In the listing below, locate the lines that hold the string "sobre". Copy those lines.

**** RECORDS FOR THE EXERCISE

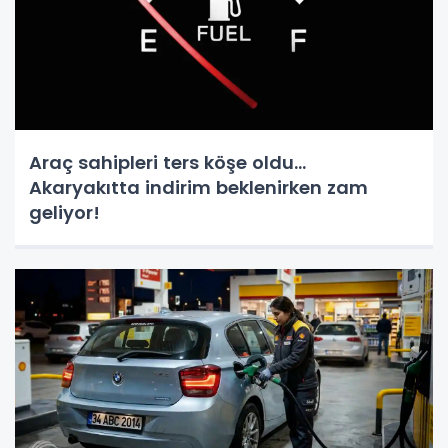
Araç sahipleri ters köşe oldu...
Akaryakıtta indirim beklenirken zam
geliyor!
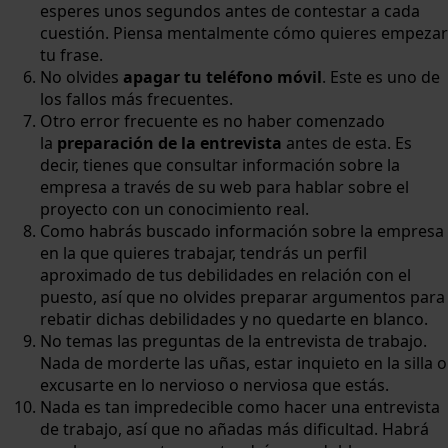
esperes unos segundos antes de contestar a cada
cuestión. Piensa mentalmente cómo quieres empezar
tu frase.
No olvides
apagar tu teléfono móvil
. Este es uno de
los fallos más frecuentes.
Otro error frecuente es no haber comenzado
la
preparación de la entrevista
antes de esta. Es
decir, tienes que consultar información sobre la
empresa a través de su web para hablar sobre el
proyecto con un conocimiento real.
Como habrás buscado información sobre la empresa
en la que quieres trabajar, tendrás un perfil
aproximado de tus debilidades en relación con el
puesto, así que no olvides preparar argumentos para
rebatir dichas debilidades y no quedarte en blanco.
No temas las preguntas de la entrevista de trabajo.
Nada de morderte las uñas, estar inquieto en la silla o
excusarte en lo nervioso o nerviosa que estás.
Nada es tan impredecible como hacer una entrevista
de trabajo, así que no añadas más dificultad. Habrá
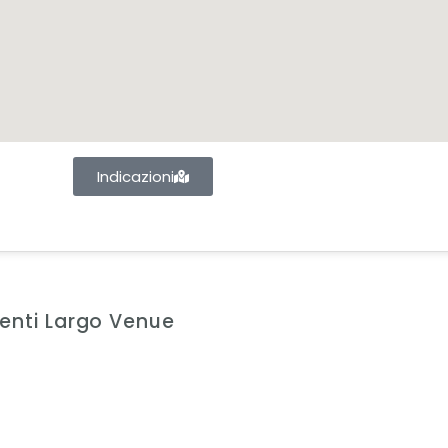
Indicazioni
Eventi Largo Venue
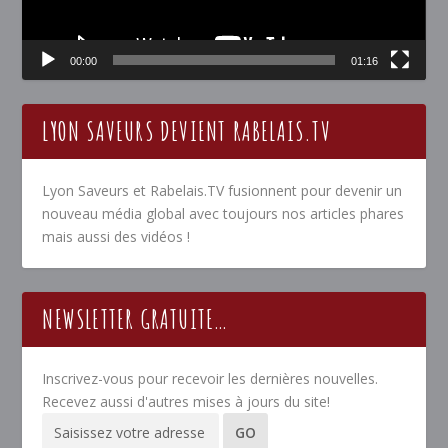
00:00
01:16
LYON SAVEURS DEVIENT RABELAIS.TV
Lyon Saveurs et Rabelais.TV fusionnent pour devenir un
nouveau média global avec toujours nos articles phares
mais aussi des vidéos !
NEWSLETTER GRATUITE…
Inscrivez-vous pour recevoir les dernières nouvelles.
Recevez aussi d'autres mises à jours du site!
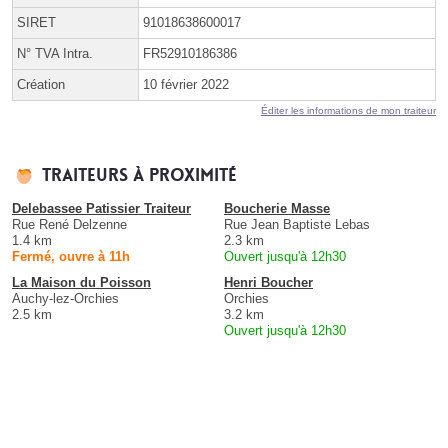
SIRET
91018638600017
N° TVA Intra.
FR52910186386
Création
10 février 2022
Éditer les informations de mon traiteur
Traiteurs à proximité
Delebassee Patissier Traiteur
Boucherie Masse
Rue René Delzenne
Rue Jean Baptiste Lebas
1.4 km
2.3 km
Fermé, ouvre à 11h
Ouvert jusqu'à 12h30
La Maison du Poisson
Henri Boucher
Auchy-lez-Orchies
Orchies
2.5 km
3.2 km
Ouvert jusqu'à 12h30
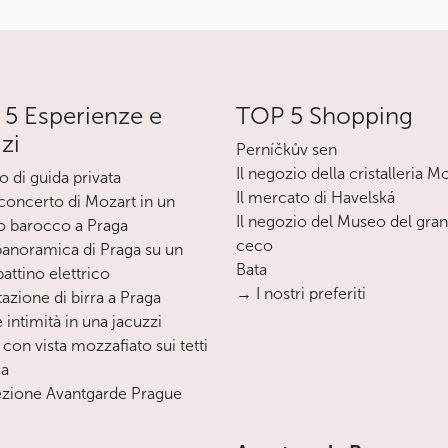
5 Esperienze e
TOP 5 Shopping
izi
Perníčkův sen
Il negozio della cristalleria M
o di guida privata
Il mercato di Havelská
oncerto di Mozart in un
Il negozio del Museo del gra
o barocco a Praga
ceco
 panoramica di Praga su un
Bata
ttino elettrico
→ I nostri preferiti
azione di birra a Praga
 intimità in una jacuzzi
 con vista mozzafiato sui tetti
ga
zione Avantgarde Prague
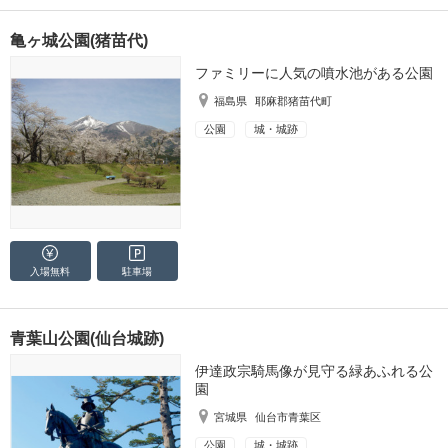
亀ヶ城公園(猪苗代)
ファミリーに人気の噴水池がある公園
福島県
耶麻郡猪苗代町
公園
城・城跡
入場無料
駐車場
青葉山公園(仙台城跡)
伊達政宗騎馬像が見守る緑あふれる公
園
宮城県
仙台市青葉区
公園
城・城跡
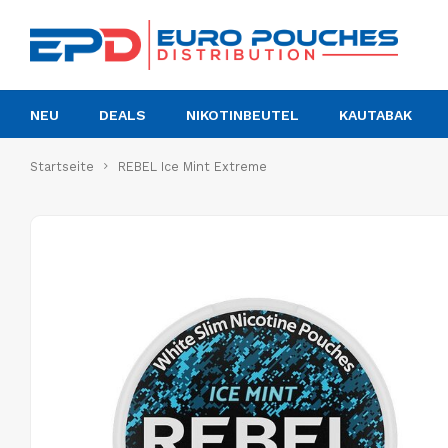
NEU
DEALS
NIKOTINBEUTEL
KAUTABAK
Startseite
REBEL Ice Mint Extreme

********
**** RECORDS FOR THE EXERCISE

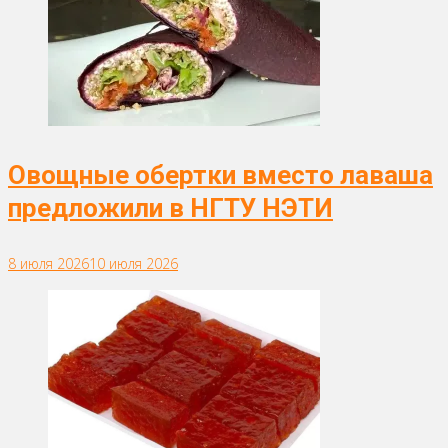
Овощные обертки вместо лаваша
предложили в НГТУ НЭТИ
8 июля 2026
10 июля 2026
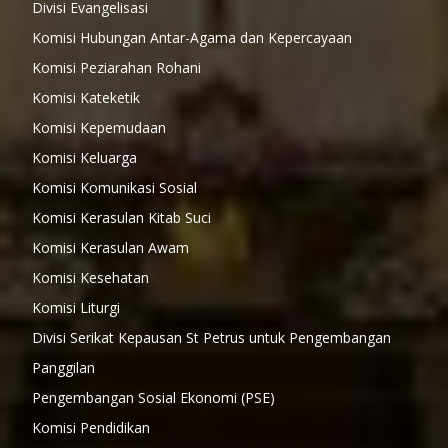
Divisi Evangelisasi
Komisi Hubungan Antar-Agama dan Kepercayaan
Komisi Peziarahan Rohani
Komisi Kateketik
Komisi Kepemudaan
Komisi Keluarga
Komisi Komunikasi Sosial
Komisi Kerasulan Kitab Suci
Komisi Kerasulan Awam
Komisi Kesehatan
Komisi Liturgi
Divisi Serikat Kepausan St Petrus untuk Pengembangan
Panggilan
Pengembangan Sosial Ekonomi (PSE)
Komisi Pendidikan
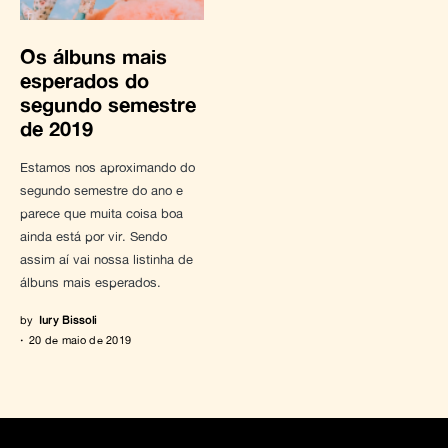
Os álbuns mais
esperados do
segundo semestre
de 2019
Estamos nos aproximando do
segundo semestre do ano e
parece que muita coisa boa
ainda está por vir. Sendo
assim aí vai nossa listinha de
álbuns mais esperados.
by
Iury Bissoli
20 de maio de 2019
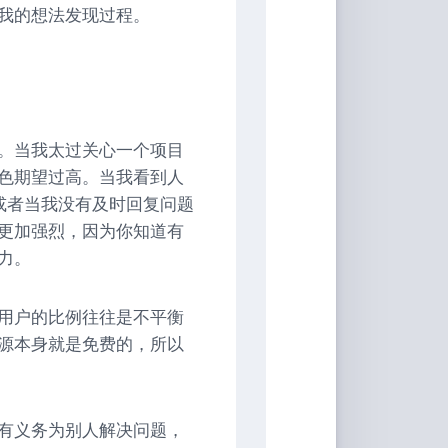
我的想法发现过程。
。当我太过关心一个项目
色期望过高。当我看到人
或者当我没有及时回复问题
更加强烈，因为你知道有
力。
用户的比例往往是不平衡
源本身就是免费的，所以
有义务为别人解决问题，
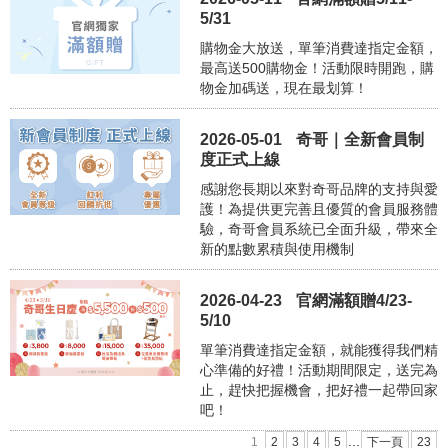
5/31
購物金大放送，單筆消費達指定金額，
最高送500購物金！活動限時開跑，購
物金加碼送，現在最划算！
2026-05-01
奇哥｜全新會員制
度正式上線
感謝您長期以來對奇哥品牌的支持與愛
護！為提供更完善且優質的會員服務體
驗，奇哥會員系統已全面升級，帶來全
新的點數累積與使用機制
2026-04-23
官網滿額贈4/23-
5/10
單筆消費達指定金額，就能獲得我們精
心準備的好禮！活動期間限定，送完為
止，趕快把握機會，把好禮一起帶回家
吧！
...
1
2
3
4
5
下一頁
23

********

> **OUTPUT FOR THIS TASK**:
decir, tienes que consultar información sobre la
empresa a través de su web para hablar sobre el
Como habrás buscado información sobre la empresa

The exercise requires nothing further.